Many industries have been using data analytics to make predictions about future events and use them to their advantage. It’s time for the healthcare industry to now utilize the innovative as well as the productive technology.
FREMONT, CA: Hospitals and healthcare systems are shifting toward value-based care models, which are perched to increase the use of predictive data analytics to make available improved and more comprehensive population health management services to patients. The technology, if mingled with the traditional way to care, can play an essential role in developing health outcomes for patients as well as help hospitals cut down on readmission penalties.

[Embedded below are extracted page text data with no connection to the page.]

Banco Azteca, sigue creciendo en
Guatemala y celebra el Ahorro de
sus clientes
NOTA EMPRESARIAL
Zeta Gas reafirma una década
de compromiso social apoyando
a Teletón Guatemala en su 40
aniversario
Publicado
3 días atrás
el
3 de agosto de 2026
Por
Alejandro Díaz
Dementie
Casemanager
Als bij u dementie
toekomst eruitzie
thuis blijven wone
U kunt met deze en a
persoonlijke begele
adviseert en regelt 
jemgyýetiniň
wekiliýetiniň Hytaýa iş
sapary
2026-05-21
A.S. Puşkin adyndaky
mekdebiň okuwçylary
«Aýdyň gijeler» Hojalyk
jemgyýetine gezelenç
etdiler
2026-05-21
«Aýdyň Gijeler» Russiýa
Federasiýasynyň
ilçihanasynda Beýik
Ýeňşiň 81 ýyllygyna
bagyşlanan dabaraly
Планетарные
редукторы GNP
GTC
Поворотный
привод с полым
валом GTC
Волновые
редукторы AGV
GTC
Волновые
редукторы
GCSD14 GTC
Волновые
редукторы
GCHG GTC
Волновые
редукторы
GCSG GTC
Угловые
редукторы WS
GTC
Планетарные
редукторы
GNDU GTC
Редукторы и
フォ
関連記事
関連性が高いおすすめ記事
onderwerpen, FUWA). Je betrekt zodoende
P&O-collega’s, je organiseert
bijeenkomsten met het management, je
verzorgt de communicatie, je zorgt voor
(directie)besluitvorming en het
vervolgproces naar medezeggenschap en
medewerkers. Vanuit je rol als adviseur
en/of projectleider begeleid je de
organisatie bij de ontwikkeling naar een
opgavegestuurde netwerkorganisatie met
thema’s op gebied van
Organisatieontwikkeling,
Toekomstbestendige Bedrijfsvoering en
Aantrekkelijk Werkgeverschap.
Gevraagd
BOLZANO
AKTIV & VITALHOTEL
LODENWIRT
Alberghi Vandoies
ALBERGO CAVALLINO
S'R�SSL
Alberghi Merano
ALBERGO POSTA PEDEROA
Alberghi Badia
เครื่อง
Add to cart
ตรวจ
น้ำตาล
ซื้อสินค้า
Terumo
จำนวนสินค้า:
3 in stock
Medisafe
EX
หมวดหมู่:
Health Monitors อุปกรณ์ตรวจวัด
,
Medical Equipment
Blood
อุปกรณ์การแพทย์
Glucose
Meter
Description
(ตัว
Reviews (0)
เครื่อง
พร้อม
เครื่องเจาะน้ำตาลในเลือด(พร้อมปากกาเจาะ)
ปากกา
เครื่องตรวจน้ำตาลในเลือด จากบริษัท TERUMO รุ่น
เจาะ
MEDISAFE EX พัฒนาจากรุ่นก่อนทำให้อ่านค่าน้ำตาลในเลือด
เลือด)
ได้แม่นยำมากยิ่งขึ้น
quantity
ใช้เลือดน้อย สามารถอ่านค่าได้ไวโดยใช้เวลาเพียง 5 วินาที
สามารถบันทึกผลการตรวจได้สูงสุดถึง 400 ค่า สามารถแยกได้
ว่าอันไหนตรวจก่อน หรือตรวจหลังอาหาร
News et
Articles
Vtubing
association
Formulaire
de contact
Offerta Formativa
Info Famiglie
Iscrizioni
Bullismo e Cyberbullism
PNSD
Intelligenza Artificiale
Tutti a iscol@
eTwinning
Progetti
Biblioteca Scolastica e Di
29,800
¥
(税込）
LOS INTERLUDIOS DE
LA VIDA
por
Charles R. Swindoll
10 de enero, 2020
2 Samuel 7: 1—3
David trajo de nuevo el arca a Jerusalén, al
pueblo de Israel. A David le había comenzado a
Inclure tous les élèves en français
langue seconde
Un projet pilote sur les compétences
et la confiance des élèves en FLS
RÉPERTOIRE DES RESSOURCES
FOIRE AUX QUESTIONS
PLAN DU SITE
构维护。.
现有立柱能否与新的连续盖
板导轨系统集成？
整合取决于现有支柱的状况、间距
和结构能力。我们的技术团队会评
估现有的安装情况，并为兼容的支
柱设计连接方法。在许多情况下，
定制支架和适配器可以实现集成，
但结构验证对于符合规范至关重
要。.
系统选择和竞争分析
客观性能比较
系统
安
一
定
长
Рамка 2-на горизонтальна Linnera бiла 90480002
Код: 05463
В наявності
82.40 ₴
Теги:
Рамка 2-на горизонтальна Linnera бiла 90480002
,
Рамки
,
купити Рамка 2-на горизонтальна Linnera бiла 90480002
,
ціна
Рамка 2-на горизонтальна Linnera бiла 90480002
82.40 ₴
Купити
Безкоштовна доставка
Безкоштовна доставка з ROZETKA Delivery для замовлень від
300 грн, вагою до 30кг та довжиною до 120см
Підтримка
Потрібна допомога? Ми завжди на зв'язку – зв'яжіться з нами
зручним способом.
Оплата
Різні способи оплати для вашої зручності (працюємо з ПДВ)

The technology behind predictive data analytics tends to deliver life-changing diagnostic information for healthcare providers by using refined algorithms. Built with AI and ML tools, the algorithms generated can examine millions of healthcare claims and electronic medical records. Predictive models can confirm existing diagnoses and categorize the patients who were left undetected or misdiagnosed. To further help doctors detect diseases well, improve treatment plans, and rectify misdiagnosis, the technology generates provider-friendly reports from the big data black boxes.
Identifying Patients with Autoimmune Disease:
The capability to find and foretell autoimmune diseases through data can be a life-saver as they are challenging to detect early because of the non-specific symptoms.
Traditionally, the patients with autoimmune diseases had to wait for their symptoms to kick-in before a definitive diagnosis was made, and the treatment began. It can take as long as three to five years to treat an autoimmune disease like multiple sclerosis using the traditional methods, including spinal taps, MRIs, and other tests along with possibilities of misdiagnosis. The expenditure of giving healthcare for patients with an autoimmune disease tends to see an increase even before a definitive diagnosis and then increases swiftly in case of any adverse events, or even relapses or flares. The consequences can be solved by employing predictive analytics tools that can uncover patterns within large datasets that can help to facilitate an early diagnosis with improved patient health and reduced costs.
The healthcare industry is on the verge of harnessing the supremacy and commitment of predictive analytics, and hospitals and health systems will play an imperative role. The technologies are likely to be critical in deriving meaningful information from data to monitor patients and find new ways of collecting, processing, and analyzing the data. The new approaches provide improved data analytics platforms, which are capable of analyzing multiple datasets by uncovering patterns and helping in predicting the outcomes.